§ **Task details**: Restate word for word the line with "PUBLIC SERVICE COMMISSION" and the rest of the listing after it, ending at the final line, and include nothing else.

§ **Provided entries**:

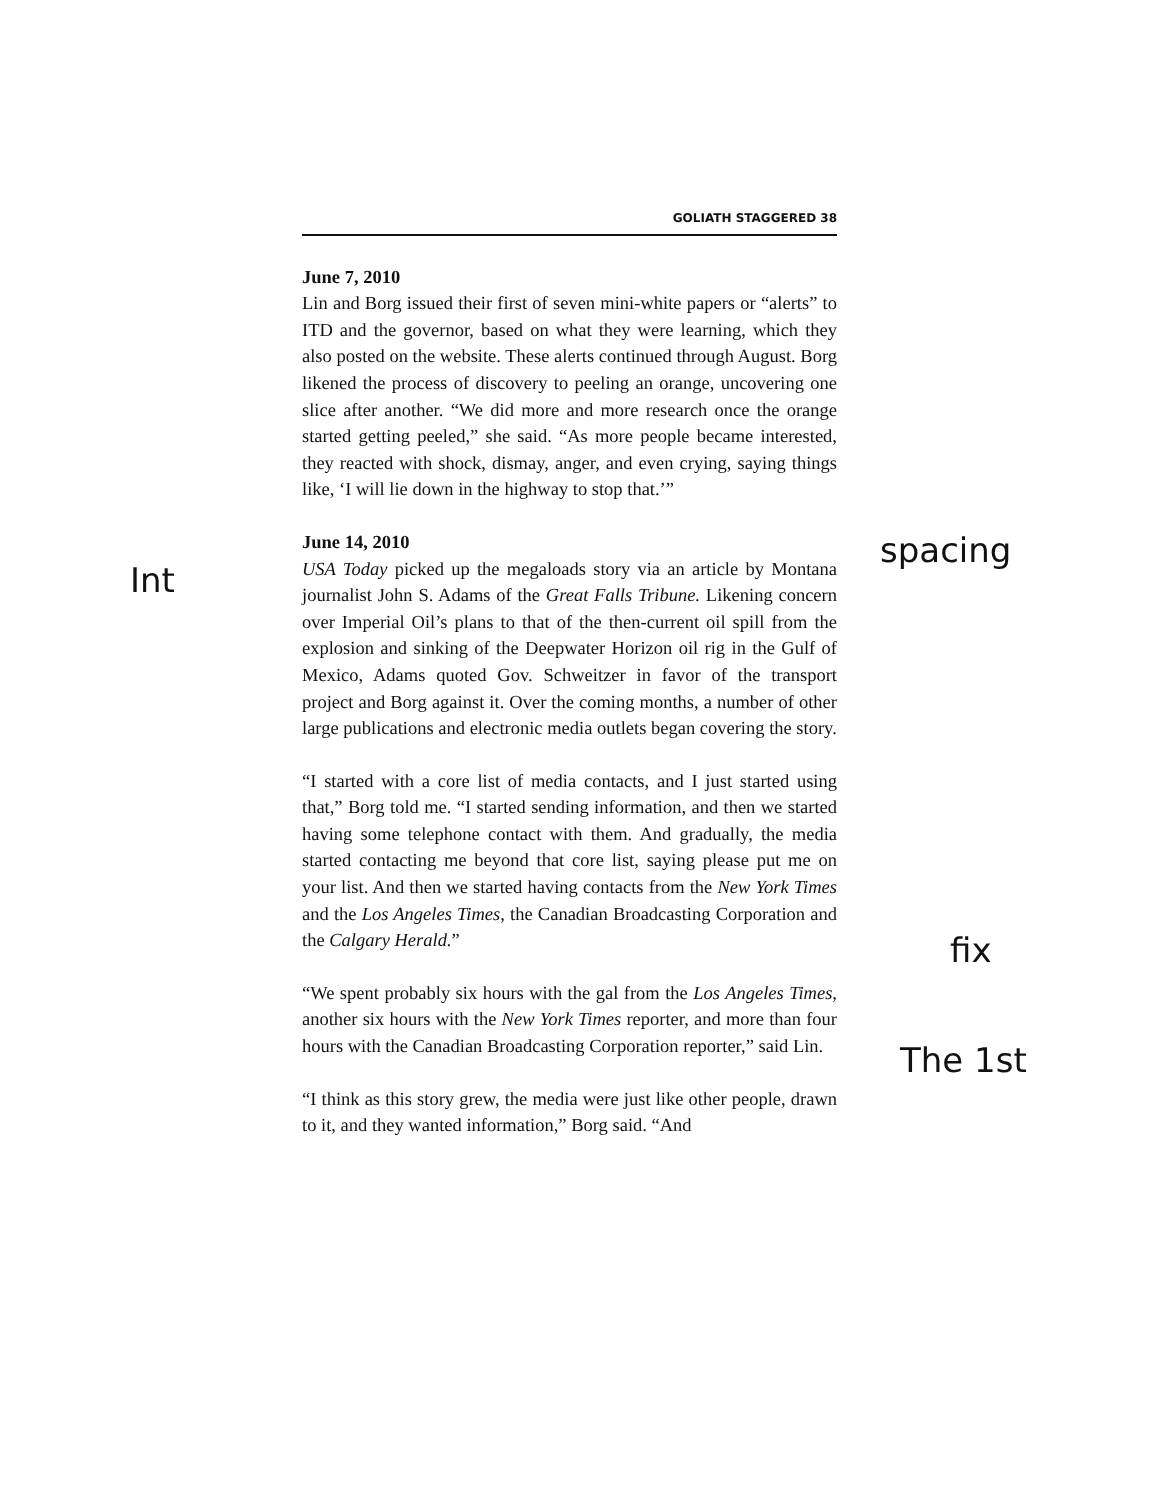GOLIATH STAGGERED 38
June 7, 2010
Lin and Borg issued their first of seven mini-white papers or “alerts” to ITD and the governor, based on what they were learning, which they also posted on the website. These alerts continued through August. Borg likened the process of discovery to peeling an orange, uncovering one slice after another. “We did more and more research once the orange started getting peeled,” she said. “As more people became interested, they reacted with shock, dismay, anger, and even crying, saying things like, ‘I will lie down in the highway to stop that.’”
June 14, 2010
USA Today picked up the megaloads story via an article by Montana journalist John S. Adams of the Great Falls Tribune. Likening concern over Imperial Oil’s plans to that of the then-current oil spill from the explosion and sinking of the Deepwater Horizon oil rig in the Gulf of Mexico, Adams quoted Gov. Schweitzer in favor of the transport project and Borg against it. Over the coming months, a number of other large publications and electronic media outlets began covering the story.
“I started with a core list of media contacts, and I just started using that,” Borg told me. “I started sending information, and then we started having some telephone contact with them. And gradually, the media started contacting me beyond that core list, saying please put me on your list. And then we started having contacts from the New York Times and the Los Angeles Times, the Canadian Broadcasting Corporation and the Calgary Herald.”
“We spent probably six hours with the gal from the Los Angeles Times, another six hours with the New York Times reporter, and more than four hours with the Canadian Broadcasting Corporation reporter,” said Lin.
“I think as this story grew, the media were just like other people, drawn to it, and they wanted information,” Borg said. “And
Int
spacing
fix
The 1st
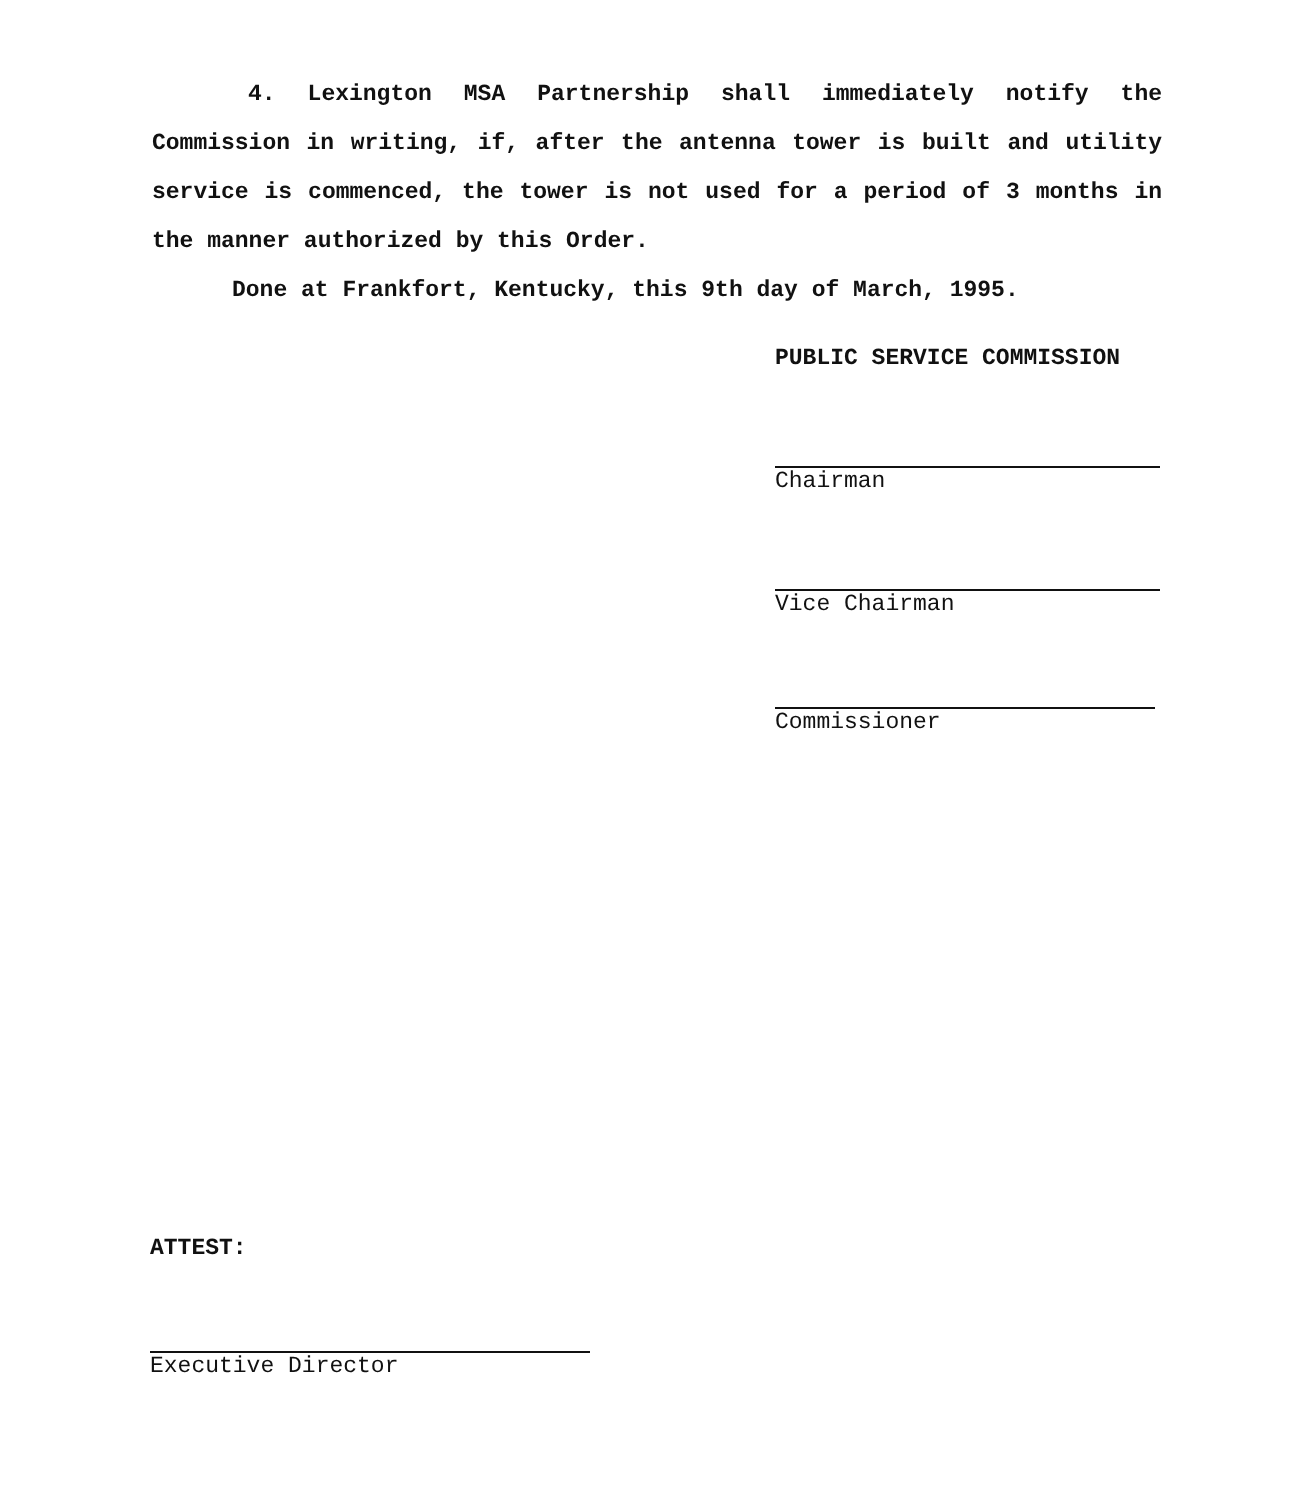4. Lexington MSA Partnership shall immediately notify the Commission in writing, if, after the antenna tower is built and utility service is commenced, the tower is not used for a period of 3 months in the manner authorized by this Order.
Done at Frankfort, Kentucky, this 9th day of March, 1995.
PUBLIC SERVICE COMMISSION
Chairman
Vice Chairman
Commissioner
ATTEST:
Executive Director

§ **Exercise solution**:
PUBLIC SERVICE COMMISSION
Chairman
Vice Chairman
Commissioner
ATTEST:
Executive Director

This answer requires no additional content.